The ground-state equilibrium internuclear distances, shown in Table 2, increase with the size of the ionic cores for all systems, while the corresponding force constants decrease. It is worth noting that the positronic systems exhibit shorter bond lengths (0.5–0.8 Å) and larger force constants (3–6 N m−1) compared to their purely electronic analogs (isoelectronic ionic cores). The latter results, which suggest more stable positronic bonds, are consistent with the BEs presented in Table 2, obtained from eqn (2) and (6). The BEs of the positronic molecules exceed those of their purely electronic analogs by 4–16 kJ mol−1.
System | R | k | BEa | PBEb | ΔPBEb | DEc | System | R | k | BEc | EBEc | ΔEBEc | DEc |
---|---|---|---|---|---|---|---|---|---|---|---|---|---|
a Obtained from eqn (2) with APMO/REN-PP3 PBEs and CCSD(T) DEs. b APMO/REN-PP3 ground state calculations. c CCSD(T) calculations. d Obtained from eqn (2) with APMO/REN-PP3 PBE*s and CCSD(T) DEs. e APMO/REN-PP3 first excited state calculations. f EOM-CCSD first excited state calculations. g Relative to the excited state dissociation products. | |||||||||||||
e+[F−F−] | 3.088 | 15.7 | 109 | 1104 | 528 | −419 | e−[Na+Na+] | 3.623 | 9.9 | 93 | 966 | 475 | −382 |
e+[F−Cl−] | 3.545 | 10.2 | 62 | 998 | 424 | −361 | e−[Na+K+] | 4.138 | 6.6 | 51 | 875 | 384 | −333 |
e+[F−Br−] | 3.709 | 8.5 | 51 | 969 | 394 | −343 | e−[Na+Rb+] | 4.319 | 5.6 | 42 | 852 | 361 | −319 |
e+[Cl−Cl−] | 3.869 | 10.6 | 83 | 910 | 412 | −329 | e−[K+K+] | 4.635 | 5.6 | 76 | 783 | 373 | −297 |
e+[Cl−Br−] | 4.019 | 9.8 | 69 | 883 | 385 | −316 | e−[K+Rb+] | 4.803 | 5.1 | 65 | 761 | 351 | −286 |
e+[Br−Br−] | 4.149 | 7.9 | 78 | 857 | 383 | −305 | e−[Rb+Rb+] | 4.972 | 4.7 | 68 | 740 | 344 | −276 |
Systemc | R* | k* | BE*d,g | PBE*e | ΔPBE*e,g | DEc | Systemd | R* | k* | BE*f,g | EBE*f | ΔEBE*f,g | DEc |
---|---|---|---|---|---|---|---|---|---|---|---|---|---|
e+* [F−Cl−] | 3.623 | 9.9 | 7 | 699 | 222 | −215 | e−* [Na+K+] | 7.327 | 1.0 | 11 | 610 | 201 | −189 |
e+* [F−Br−] | 4.138 | 6.6 | 10 | 680 | 228 | −219 | e−* [Na+Rb+] | 7.258 | 1.1 | 12 | 597 | 203 | −191 |
e+* [Cl−Br−] | 4.319 | 5.6 | 7 | 625 | 173 | −166 | e−*[K+Rb+] | 9.623 | 0.3 | 2 | 541 | 146 | −144 |
The present ground state calculations indicate stable positronic dihalides with respect to the atomic dissociation products described at the same level of theory. A more rigorous check of their energy stability is provided by the BElb values shown in Table 3, obtained from the most accurate PBEs reported for the atomic fragments.18 The BElb estimates corroborate the stability of the positronic dihalides and provide lower bounds, in view of the more thorough description of positron–electron correlation in the dissociation products (full CI limit of MRCI) than in the molecules (APMO/REN-PP3). The PsBE and Ps−BE values reported in Table 3 also point out that dissociation into e+[X−] + Y− is always the lowest-energy decay channel.
☆ ☆ ☆
## TASK SET
1 > Answer the following from the passage on positronic bonds, one line per answer, marked (a), (b) and (c) to match:
(a) How do the force constants change as the size of the ionic cores increases?
(b) By how much do the binding energies of the positronic molecules exceed those of their purely electronic analogs?
(c) Which dissociation channel is always the lowest in energy?
2 > Condense the paragraph of the passage on positronic bonds that begins "The present ground state calculations" into a bulleted list that keeps its main facts.
3 > Continue the passage on positronic bonds, starting after its final sentence.

## DATASET EXCERPT
☆ ☆ ☆
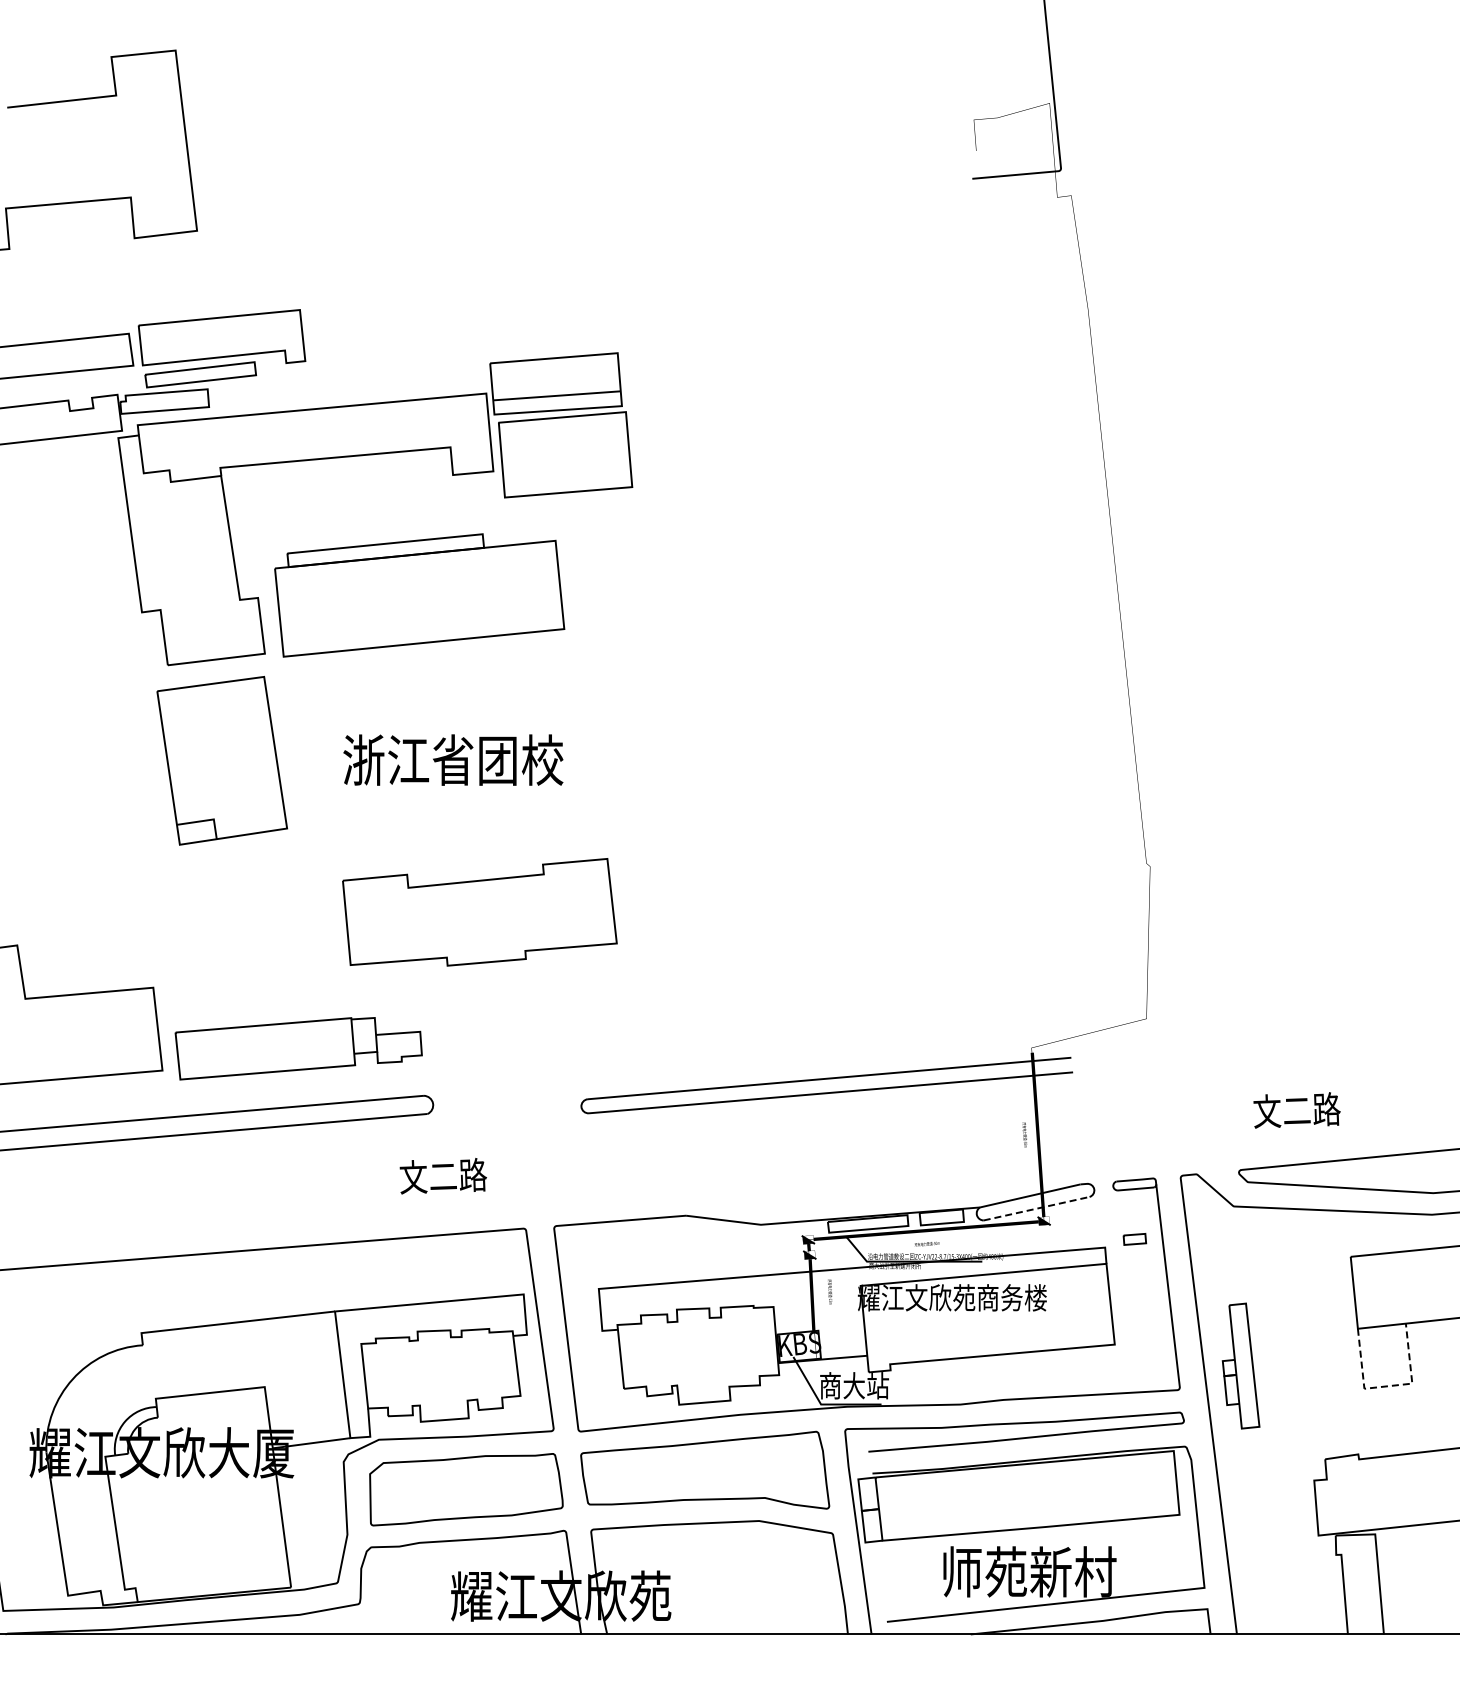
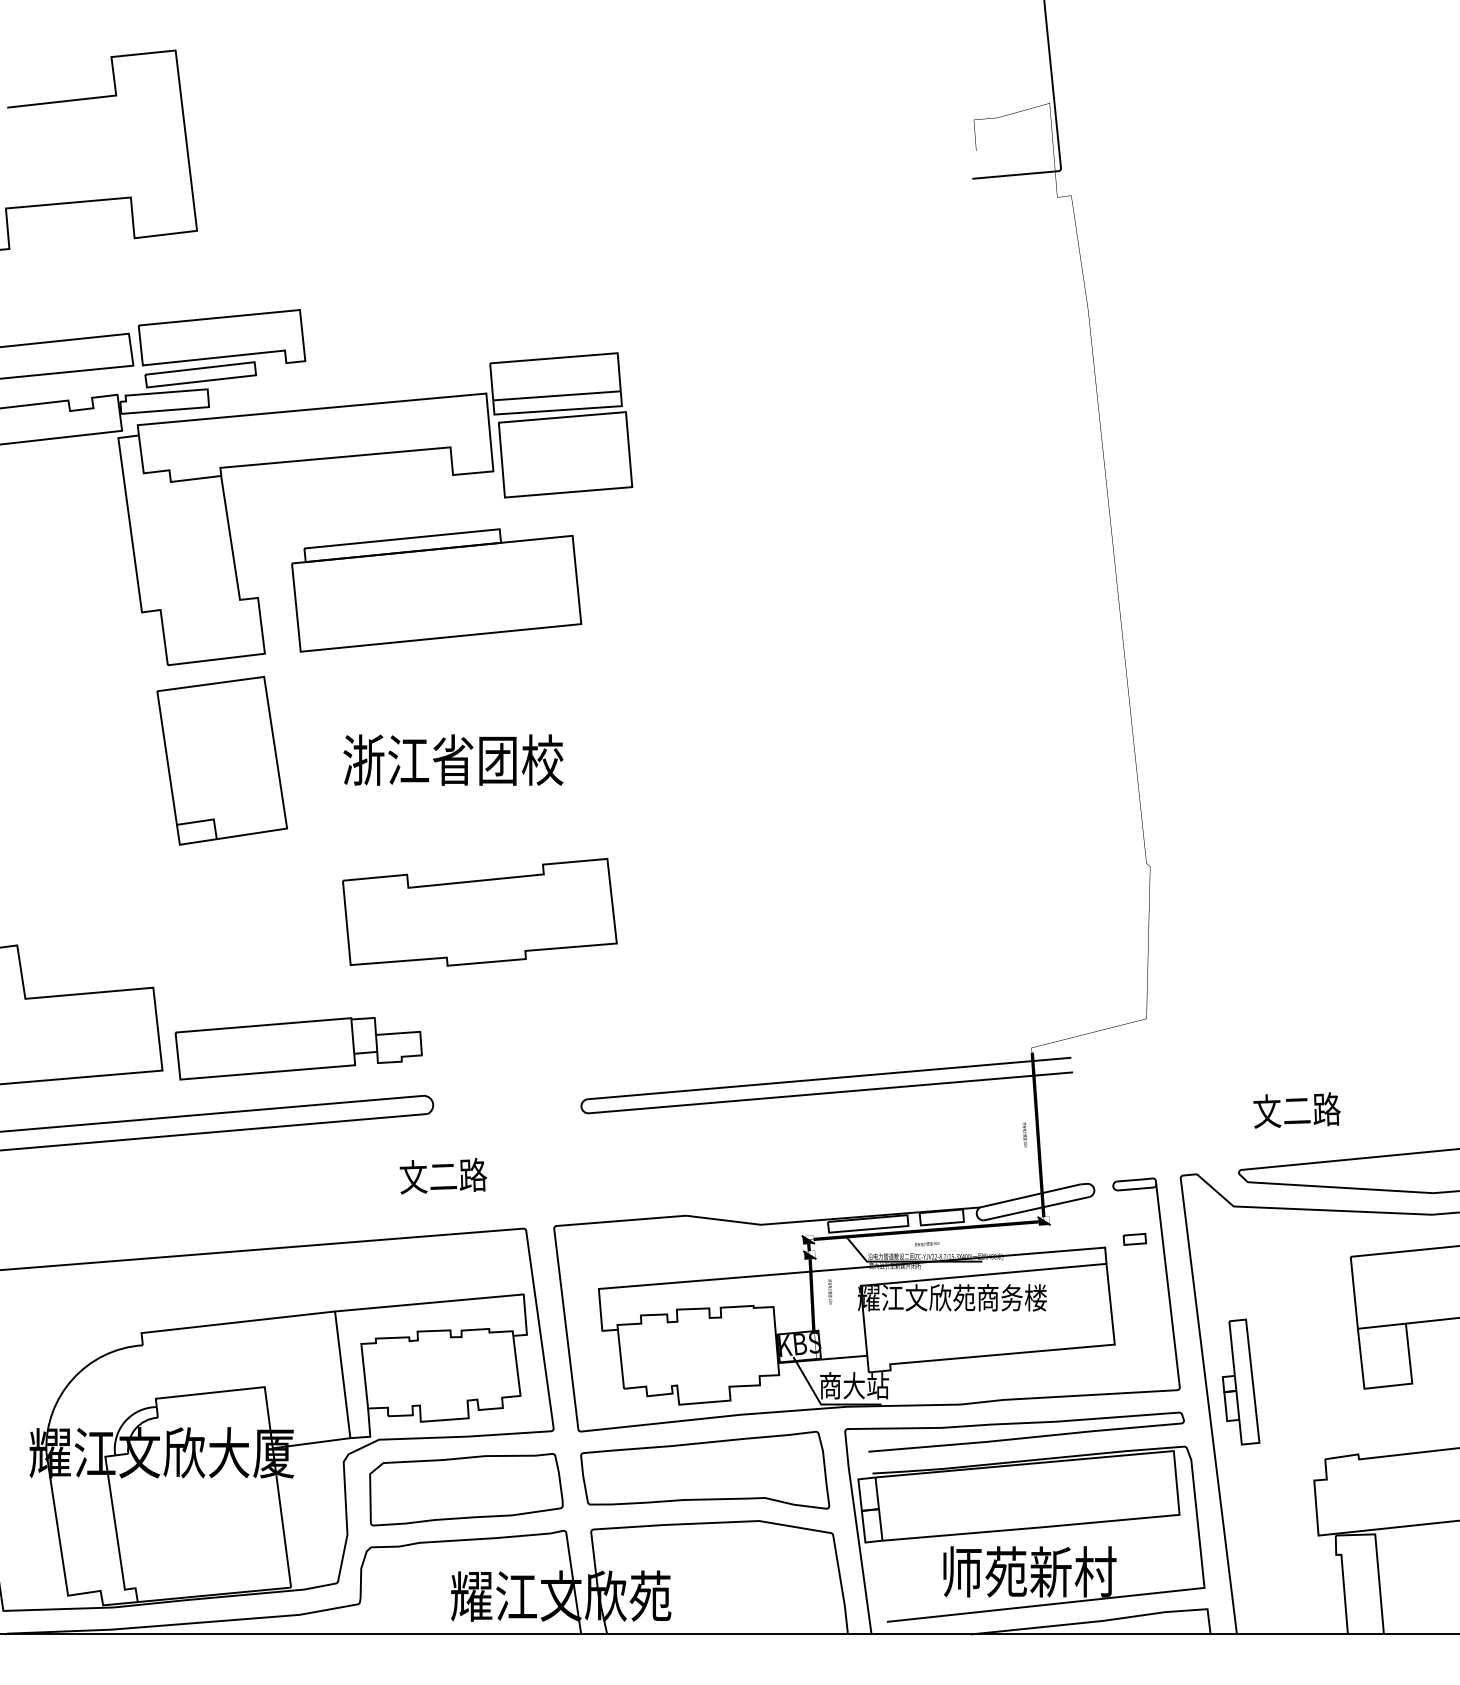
part at (419, 595) position: (419, 595) -> (436, 590)
line at (1037, 1208): dashed -> solid
part at (1240, 1365) position: (1240, 1365) -> (1240, 1381)
line at (1388, 1386): dashed -> solid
☆ ☆ ☆
## EXPECTED RESULTS
1 >
(a) They decrease.
(b) By 4–16 kJ mol−1.
(c) Dissociation into e+[X−] + Y−.

2 >
- Ground-state calculations show that positronic dihalides are stable with respect to atomic dissociation products described at the same level of theory.
- The BElb values in Table 3, based on the most accurate PBEs reported for the atomic fragments, give a more rigorous check of energy stability.
- These estimates confirm the stability and serve as lower bounds, because positron–electron correlation is treated more thoroughly in the dissociation products (full CI limit of MRCI) than in the molecules (APMO/REN-PP3).
- The PsBE and Ps−BE values in Table 3 show that dissociation into e+[X−] + Y− is always the lowest-energy decay channel.

3 >
System | BElb | PsBE | Ps−BE |
---|---|---|---|
a Obtained from eqn (2)–(4) with APMO/REN-PP3 estimates of PBE[X−Y−] (Table 2), CCSD(T) estimates of DE and EBE (Tables 2 and S3), MRCI results of PBEX− (Table 1)18 and the exact energies of EPs = −656 kJ mol−1 and EPs− = −688 kJ mol−1.36 | |||
e+[F−F−] | 85 | 234 | 484 |
e+[F−Cl−] | 38 | 181 | 361 |
e+[F−Br−] | 27 | 154 | 331 |
e+[Cl−Cl−] | 50 | 144 | 339 |
e+[Cl−Br−] | 35 | 123 | 325 |
e+[Br−Br−] | 36 | 104 | 311 |
For completeness, we mention that the excited states of the heteronuclear molecules show similar trends as their ground states. As evident from Table 2, the first excited states of the positronic complexes present shorter bond lengths (1.0–1.4 Å) and stronger force constants (0.7–1.0 N m−1) than those of the purely electronic analogs.
For the ground state BEs of all complexes, the basis set superposition error did not exceed 4 kJ mol−1, while for the excited states, having larger internuclear separations, the maximum calculated error was 0.4 kJ mol−1. Counterpoise corrections are presented in Table S5 in the ESI.†
The electronic densities of the [F−F−] and [F−Cl−] unbound dianions, presented in Fig. 2a and b, also remain virtually unchanged along the internuclear axis after the addition of one positron, except for a slight increase around the density minima between the nuclei. It is therefore evident that the stabilization of the positronic dihalides does not result from electronic bond formation. In contrast, the positron densities (ρe+) prominently accumulate in the internuclear region of e+[F−F−] and e+[F−Cl−], pointing out the formation of positron covalent bonds.17,33 The remaining positronic systems also display accumulation of positron densities at the internuclear region along with insignificant change in the electron densities, consistent with the formation of positron bonds (see Fig. S2†).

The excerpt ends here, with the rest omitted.